Collected data:
<<<<
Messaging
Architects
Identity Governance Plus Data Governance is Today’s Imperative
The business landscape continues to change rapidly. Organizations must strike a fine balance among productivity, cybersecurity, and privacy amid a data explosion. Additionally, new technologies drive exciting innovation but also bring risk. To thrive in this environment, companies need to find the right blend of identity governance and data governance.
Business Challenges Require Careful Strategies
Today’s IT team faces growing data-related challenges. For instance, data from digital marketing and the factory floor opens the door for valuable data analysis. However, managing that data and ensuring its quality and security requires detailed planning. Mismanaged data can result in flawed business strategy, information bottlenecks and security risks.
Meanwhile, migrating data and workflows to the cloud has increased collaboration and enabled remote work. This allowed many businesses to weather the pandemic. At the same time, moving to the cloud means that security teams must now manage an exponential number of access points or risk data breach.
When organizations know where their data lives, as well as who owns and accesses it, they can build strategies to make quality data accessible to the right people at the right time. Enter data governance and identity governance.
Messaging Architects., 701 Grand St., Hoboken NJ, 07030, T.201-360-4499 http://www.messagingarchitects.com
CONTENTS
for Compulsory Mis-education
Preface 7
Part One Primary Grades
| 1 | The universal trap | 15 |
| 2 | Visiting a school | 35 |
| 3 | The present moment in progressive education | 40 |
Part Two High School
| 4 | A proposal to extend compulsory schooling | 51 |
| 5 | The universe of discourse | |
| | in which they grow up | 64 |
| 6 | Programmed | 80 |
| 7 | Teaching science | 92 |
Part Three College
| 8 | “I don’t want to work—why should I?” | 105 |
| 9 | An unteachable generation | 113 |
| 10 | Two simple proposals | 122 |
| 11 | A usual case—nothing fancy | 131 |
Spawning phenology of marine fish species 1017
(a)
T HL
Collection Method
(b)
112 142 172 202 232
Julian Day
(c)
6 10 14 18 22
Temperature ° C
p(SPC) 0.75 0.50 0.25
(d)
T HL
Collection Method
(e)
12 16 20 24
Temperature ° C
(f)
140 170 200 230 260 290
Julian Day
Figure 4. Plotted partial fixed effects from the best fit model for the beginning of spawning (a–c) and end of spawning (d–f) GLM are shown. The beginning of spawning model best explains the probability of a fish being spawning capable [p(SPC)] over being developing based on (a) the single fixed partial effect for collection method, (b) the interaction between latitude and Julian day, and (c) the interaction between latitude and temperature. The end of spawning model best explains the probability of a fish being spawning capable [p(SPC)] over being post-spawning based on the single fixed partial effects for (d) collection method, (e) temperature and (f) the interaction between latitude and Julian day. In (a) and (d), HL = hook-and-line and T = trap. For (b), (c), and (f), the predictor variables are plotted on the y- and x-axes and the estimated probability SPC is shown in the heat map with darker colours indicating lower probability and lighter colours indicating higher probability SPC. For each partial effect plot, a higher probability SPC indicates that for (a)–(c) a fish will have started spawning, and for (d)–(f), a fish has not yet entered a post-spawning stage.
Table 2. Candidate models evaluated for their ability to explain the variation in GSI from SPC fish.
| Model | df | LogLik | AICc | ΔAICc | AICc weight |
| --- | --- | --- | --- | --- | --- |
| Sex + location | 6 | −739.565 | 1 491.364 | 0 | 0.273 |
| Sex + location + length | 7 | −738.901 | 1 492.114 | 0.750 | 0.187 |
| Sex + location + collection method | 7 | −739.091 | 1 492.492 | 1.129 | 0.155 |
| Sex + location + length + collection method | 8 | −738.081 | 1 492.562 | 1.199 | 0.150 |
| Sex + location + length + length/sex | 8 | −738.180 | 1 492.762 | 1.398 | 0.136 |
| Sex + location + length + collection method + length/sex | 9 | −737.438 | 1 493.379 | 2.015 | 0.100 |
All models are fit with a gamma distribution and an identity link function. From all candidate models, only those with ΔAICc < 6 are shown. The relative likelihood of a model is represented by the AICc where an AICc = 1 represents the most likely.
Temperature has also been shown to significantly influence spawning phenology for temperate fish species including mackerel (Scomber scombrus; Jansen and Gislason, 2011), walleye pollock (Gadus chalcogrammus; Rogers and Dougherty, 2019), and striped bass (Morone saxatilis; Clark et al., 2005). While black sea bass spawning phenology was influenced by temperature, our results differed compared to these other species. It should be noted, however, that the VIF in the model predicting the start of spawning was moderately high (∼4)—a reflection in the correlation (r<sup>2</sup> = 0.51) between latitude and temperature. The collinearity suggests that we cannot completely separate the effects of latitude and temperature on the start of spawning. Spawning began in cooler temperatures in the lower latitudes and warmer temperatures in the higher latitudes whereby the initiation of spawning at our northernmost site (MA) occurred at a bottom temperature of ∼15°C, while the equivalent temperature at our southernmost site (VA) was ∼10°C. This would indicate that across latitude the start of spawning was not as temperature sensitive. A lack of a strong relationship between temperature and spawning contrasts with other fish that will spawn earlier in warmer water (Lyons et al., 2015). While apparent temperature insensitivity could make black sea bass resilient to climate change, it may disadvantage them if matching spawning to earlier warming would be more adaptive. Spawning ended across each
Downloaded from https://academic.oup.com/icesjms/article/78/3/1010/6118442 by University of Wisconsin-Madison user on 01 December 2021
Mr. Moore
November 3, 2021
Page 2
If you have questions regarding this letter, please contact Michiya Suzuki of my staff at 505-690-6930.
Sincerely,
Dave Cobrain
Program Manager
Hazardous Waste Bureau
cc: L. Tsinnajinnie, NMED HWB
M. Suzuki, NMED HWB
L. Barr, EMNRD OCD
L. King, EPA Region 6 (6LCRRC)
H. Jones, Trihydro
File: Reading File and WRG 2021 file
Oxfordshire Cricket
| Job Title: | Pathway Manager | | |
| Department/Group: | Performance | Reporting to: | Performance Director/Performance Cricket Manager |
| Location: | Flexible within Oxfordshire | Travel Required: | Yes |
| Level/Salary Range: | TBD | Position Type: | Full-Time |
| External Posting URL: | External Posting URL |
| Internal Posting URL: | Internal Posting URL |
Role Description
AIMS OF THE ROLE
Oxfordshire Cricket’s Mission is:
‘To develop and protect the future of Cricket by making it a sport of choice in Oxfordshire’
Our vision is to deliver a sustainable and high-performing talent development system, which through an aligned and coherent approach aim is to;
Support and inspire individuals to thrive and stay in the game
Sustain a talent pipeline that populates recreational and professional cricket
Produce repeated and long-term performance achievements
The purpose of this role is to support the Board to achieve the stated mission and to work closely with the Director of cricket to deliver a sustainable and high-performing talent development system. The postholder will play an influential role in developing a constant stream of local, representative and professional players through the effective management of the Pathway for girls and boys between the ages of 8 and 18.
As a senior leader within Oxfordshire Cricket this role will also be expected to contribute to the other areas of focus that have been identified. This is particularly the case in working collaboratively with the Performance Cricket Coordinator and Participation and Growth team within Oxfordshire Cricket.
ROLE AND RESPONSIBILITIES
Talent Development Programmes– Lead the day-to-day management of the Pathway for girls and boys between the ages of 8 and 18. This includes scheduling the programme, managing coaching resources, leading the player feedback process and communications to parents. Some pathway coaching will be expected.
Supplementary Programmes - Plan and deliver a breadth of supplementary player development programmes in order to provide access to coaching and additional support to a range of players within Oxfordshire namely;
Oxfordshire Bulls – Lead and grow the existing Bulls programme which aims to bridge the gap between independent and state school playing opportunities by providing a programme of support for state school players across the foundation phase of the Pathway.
>>>>
Assignment: Each line that holds the string "length" is to be copied from the entries above.

Output of the exercise:
| Sex + location + length | 7 | −738.901 | 1 492.114 | 0.750 | 0.187 |
| Sex + location + length + collection method | 8 | −738.081 | 1 492.562 | 1.199 | 0.150 |
| Sex + location + length + length/sex | 8 | −738.180 | 1 492.762 | 1.398 | 0.136 |
| Sex + location + length + collection method + length/sex | 9 | −737.438 | 1 493.379 | 2.015 | 0.100 |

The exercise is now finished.